I enjoyed learning that Blake was “a creative bride with a creative vision” concerning how she wanted the wedding to go. I have no idea what that means. What is an uncreative bride? I read on and learned a children’s choir performed “Can’t Take My Eyes Off of You,” the hit song by Frankie Valli of The Four Seasons, as Blake came down the aisle. That’s it, sorry to say, I couldn’t go on, couldn’t finish the article, but I think I did get halfway through it.

I have nothing against Blake and Ryan — how could I, I’d never heard of them? –so I’m not trying to say anything negative about them. I’m sure they’re a wonderful couple. I’m more interested in why I’ve never heard of anyone mentioned on the front page of a successful national magazine, albeit, a celebrity magazine — whether I have to get out more, watch more network television, or whether there has simply been an enormous  proliferation of those designated as celebrities. There sure seem to be a lot of them, though that may be the result of ever expanding social media outlets and the Internet, and how much time people spend clicking about, here, there, and everywhere, without ever looking up.

I do know there’s a difference between celebratory and fame. Winston Churchill is famous. Madonna is a celebrity. I think of celebrity as being equated to the Academy Awards, in many cases, no one remembers the movie that wins the Oscar for Best Picture. In many cases, the best film of the year, the one that continues to endure, doesn’t win. Perhaps, in many ways, celebrity can be much more fleeting than either glory or major achievements.
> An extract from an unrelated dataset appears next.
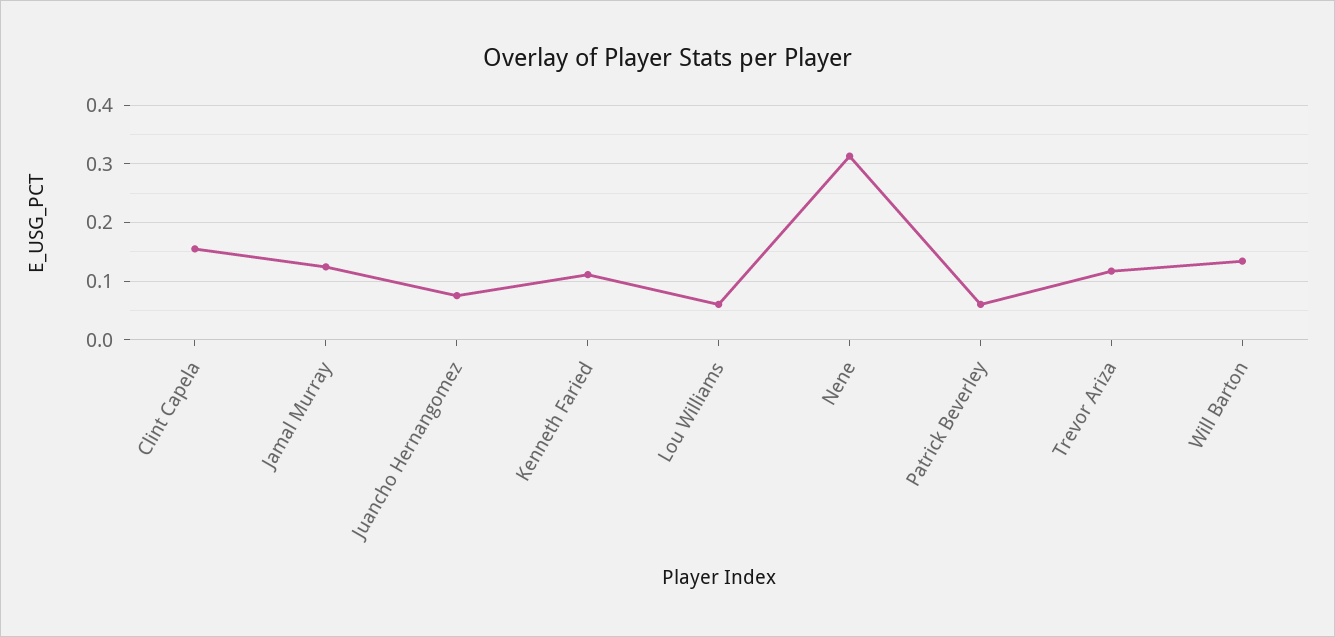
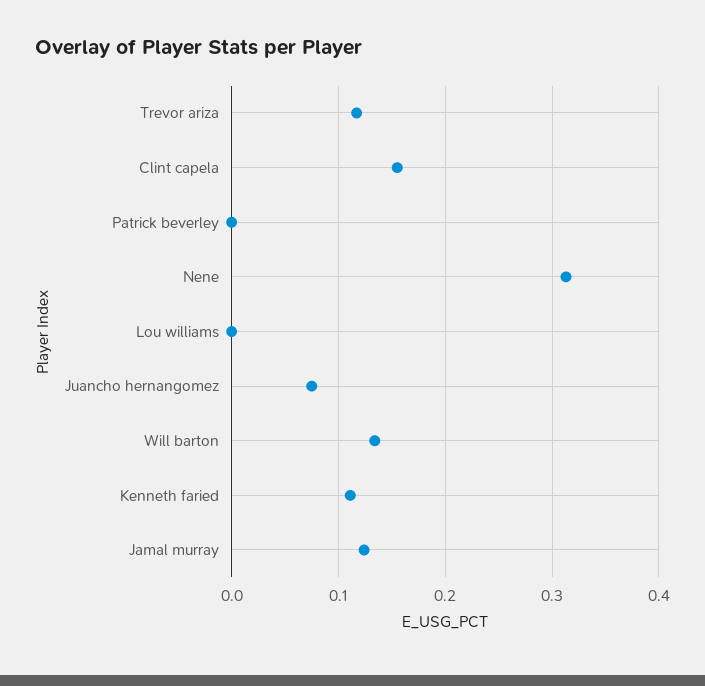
Lou Williams: 0.06 -> 0
Patrick Beverley: 0.06 -> 0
And then there’s the word itself, celebrity, celebrate, celebrate what?

I should say in the same issue of the magazine with Blake and Ryan on the front page, I did recognize some of the individuals in various photos, such as Prince Harry and Michelle Obama, as well as Johnny Depp, Kate Hudson, and Sandra Bullock. When it came to the full double spread fashion pages, however, I didn’t do too well. In the red dress spread, I knew whom two of the six were, and in the black dress lineup, I knew two out of five, each of which translates into a more than respectable baseball batting average.
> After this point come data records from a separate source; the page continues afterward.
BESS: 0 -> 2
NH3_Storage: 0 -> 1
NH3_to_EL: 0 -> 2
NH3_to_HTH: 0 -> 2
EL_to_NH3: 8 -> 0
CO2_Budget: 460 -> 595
I realize I haven’t mentioned either Blake or Ryan’s last name, but I figure if there first names can appear on the front page of a national magazine than people, such as fans, instantly recognize them, and some, like me, still wouldn’t know whom Blake and Ryan were even if their respective surnames were provided, causing me to wonder what happens now that Blake is married, though I suspect she’ll keep her maiden name, or professional surname, or whatever she goes by in movie or television show credits. So, there you go, from reading the article, I am now aware Blake and Ryan are primarily known for their acting, or maybe I should say, many know them for their specific respective roles on television and in films, but, for better or worse, I’m not one of that number.

When I was a kid, we usually thought of celebrities as television actors or comedians past their prime who appeared on game shows like Hollywood Squares, or in episodes of The Love Boat. Now, we have reality TV shows thrown in the mix, and the lines are becoming more and more blurred between legitimate recognition and being known simply because of extreme exposure, the cliche of being “famous for being famous” in the current obsessive, 24-hour nature of media outlets, whether it be cable television or online news or entertainment sites.

When I started this article I really didn’t know how to end it, but I went to check my web mail and spotted a headline, “Schwarzenegger admits affair with Brigitte Nielsen.” That’s it, perfect, I know whom both Arnold and Brigitte are, but the headline was enough, I don’t really care about them having an affair. Don’t care when, don’t care if either was married at the time, don’t even care if it was only a one-night stand.  Besides, personally, I always liked Sylvester Stallone better, and that seems like a pretty good place to end this column, or whatever it is.